Anesthetic Methods and Liver Transplantation

The occurrence of postoperative pulmonary complications after hepatic reperfusion, such as in patients undergoing liver transplantation, is a major concern in the intensive care unit. Not only neutrophil infiltration, but also oxidative injuries, have been demonstrated after intra-operative hepatic ischemia/reperfusion (I/R) management. Previous studies have shown that reactive oxygen species (ROS) paly a major role in the ensuing damage, although I/R-induced remote organ injury is a complex and multifactorial process. Methods to reduce ROS generation, such as ischemic preconditioning, attenuate both liver and lung damage after hepatic I/R. Considering the intra-operative ROS production occurs after hepatic reperfusion , the choice of anesthetics may alter the magnitude of ROS production and the antioxidant capacity.

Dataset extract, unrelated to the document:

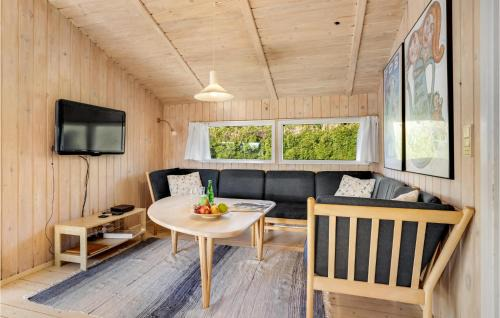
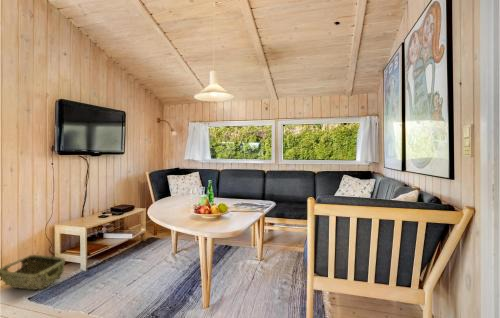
+ woven basket [0,254,66,291]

Volatile and non-volatile anesthetics can exert their antioxidant capacity through different mechanisms. Propofol (2,6-diisopropylphenol) has been reported to provide antioxidant capacity by scavenging free radicals. However, volatile anesthetics such as isoflurane, desflurane or sevoflurane can reduce the oxidative damage through anesthetic preconditioning. Several animal studies demonstrate that volatile anesthetics offer more protection against ischemia-reperfusion injury than intravenous anesthetics. On the contrary, intravenous anesthetics may be more protective against sepsis-induced hepatic injury than volatile anesthetics. However, there are few investigations concerning the effects of different anesthetics on remote pulmonary injuries in clinical settings.

In this study, propofol and desflurane will be used for the maintenance of anesthesia during liver transplantation. The heart function, respiratory function, liver function, kidney function, the oxidative injuries and inflammatory mediators will be compared between the two groups.